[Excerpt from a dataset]
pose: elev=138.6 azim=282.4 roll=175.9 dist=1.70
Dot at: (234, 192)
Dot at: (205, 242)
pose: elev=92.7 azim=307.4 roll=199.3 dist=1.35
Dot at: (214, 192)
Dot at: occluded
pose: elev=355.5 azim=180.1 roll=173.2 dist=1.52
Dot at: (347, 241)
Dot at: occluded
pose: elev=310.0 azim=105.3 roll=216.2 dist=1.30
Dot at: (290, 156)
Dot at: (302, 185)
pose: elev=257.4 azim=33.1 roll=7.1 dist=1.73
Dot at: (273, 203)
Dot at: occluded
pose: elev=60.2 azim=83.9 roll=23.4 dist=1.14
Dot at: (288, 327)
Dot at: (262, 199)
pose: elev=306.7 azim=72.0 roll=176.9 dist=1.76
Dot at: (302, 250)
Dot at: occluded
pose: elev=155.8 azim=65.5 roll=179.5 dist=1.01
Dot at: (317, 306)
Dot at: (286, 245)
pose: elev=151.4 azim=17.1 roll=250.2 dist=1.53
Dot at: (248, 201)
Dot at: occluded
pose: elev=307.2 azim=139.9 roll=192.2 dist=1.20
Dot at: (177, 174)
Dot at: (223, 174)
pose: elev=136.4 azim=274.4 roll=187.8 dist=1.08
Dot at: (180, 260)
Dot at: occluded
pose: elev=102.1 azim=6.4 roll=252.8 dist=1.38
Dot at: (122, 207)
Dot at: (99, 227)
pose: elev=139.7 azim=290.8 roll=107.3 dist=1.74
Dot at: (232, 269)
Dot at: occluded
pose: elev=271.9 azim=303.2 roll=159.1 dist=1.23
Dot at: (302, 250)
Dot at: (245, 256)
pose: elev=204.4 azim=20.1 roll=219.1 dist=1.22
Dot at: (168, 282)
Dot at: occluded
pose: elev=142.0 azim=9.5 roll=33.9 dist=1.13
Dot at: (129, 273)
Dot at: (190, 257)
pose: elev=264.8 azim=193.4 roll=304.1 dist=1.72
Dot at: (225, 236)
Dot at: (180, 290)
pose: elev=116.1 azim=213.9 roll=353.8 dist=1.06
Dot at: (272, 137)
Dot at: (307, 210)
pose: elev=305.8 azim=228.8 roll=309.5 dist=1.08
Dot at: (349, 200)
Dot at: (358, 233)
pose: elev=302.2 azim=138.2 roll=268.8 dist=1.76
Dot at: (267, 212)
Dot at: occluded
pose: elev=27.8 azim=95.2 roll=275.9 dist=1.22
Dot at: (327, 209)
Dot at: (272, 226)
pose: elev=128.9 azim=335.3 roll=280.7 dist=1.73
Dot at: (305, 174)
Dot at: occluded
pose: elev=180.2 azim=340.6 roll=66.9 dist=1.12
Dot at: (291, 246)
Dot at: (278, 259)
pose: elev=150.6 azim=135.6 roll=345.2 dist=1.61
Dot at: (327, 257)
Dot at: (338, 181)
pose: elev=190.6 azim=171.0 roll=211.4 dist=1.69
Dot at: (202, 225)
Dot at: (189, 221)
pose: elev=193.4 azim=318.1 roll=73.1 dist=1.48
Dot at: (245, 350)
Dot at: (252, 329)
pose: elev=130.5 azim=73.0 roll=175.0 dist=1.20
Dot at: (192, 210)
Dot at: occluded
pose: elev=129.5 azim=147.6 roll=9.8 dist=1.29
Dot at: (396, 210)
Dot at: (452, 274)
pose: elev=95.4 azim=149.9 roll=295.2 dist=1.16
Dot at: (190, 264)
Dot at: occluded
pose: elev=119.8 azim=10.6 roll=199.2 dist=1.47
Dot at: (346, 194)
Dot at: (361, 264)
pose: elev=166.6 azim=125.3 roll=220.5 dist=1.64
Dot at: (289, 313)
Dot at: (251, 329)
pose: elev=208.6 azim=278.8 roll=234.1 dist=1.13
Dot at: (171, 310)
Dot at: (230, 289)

→ **WHAT YOU SHOULD DO**
Quote the entire listing above word for word, reproducing every line without any change.

→ **THE COMPLETED TASK**
pose: elev=138.6 azim=282.4 roll=175.9 dist=1.70
Dot at: (234, 192)
Dot at: (205, 242)
pose: elev=92.7 azim=307.4 roll=199.3 dist=1.35
Dot at: (214, 192)
Dot at: occluded
pose: elev=355.5 azim=180.1 roll=173.2 dist=1.52
Dot at: (347, 241)
Dot at: occluded
pose: elev=310.0 azim=105.3 roll=216.2 dist=1.30
Dot at: (290, 156)
Dot at: (302, 185)
pose: elev=257.4 azim=33.1 roll=7.1 dist=1.73
Dot at: (273, 203)
Dot at: occluded
pose: elev=60.2 azim=83.9 roll=23.4 dist=1.14
Dot at: (288, 327)
Dot at: (262, 199)
pose: elev=306.7 azim=72.0 roll=176.9 dist=1.76
Dot at: (302, 250)
Dot at: occluded
pose: elev=155.8 azim=65.5 roll=179.5 dist=1.01
Dot at: (317, 306)
Dot at: (286, 245)
pose: elev=151.4 azim=17.1 roll=250.2 dist=1.53
Dot at: (248, 201)
Dot at: occluded
pose: elev=307.2 azim=139.9 roll=192.2 dist=1.20
Dot at: (177, 174)
Dot at: (223, 174)
pose: elev=136.4 azim=274.4 roll=187.8 dist=1.08
Dot at: (180, 260)
Dot at: occluded
pose: elev=102.1 azim=6.4 roll=252.8 dist=1.38
Dot at: (122, 207)
Dot at: (99, 227)
pose: elev=139.7 azim=290.8 roll=107.3 dist=1.74
Dot at: (232, 269)
Dot at: occluded
pose: elev=271.9 azim=303.2 roll=159.1 dist=1.23
Dot at: (302, 250)
Dot at: (245, 256)
pose: elev=204.4 azim=20.1 roll=219.1 dist=1.22
Dot at: (168, 282)
Dot at: occluded
pose: elev=142.0 azim=9.5 roll=33.9 dist=1.13
Dot at: (129, 273)
Dot at: (190, 257)
pose: elev=264.8 azim=193.4 roll=304.1 dist=1.72
Dot at: (225, 236)
Dot at: (180, 290)
pose: elev=116.1 azim=213.9 roll=353.8 dist=1.06
Dot at: (272, 137)
Dot at: (307, 210)
pose: elev=305.8 azim=228.8 roll=309.5 dist=1.08
Dot at: (349, 200)
Dot at: (358, 233)
pose: elev=302.2 azim=138.2 roll=268.8 dist=1.76
Dot at: (267, 212)
Dot at: occluded
pose: elev=27.8 azim=95.2 roll=275.9 dist=1.22
Dot at: (327, 209)
Dot at: (272, 226)
pose: elev=128.9 azim=335.3 roll=280.7 dist=1.73
Dot at: (305, 174)
Dot at: occluded
pose: elev=180.2 azim=340.6 roll=66.9 dist=1.12
Dot at: (291, 246)
Dot at: (278, 259)
pose: elev=150.6 azim=135.6 roll=345.2 dist=1.61
Dot at: (327, 257)
Dot at: (338, 181)
pose: elev=190.6 azim=171.0 roll=211.4 dist=1.69
Dot at: (202, 225)
Dot at: (189, 221)
pose: elev=193.4 azim=318.1 roll=73.1 dist=1.48
Dot at: (245, 350)
Dot at: (252, 329)
pose: elev=130.5 azim=73.0 roll=175.0 dist=1.20
Dot at: (192, 210)
Dot at: occluded
pose: elev=129.5 azim=147.6 roll=9.8 dist=1.29
Dot at: (396, 210)
Dot at: (452, 274)
pose: elev=95.4 azim=149.9 roll=295.2 dist=1.16
Dot at: (190, 264)
Dot at: occluded
pose: elev=119.8 azim=10.6 roll=199.2 dist=1.47
Dot at: (346, 194)
Dot at: (361, 264)
pose: elev=166.6 azim=125.3 roll=220.5 dist=1.64
Dot at: (289, 313)
Dot at: (251, 329)
pose: elev=208.6 azim=278.8 roll=234.1 dist=1.13
Dot at: (171, 310)
Dot at: (230, 289)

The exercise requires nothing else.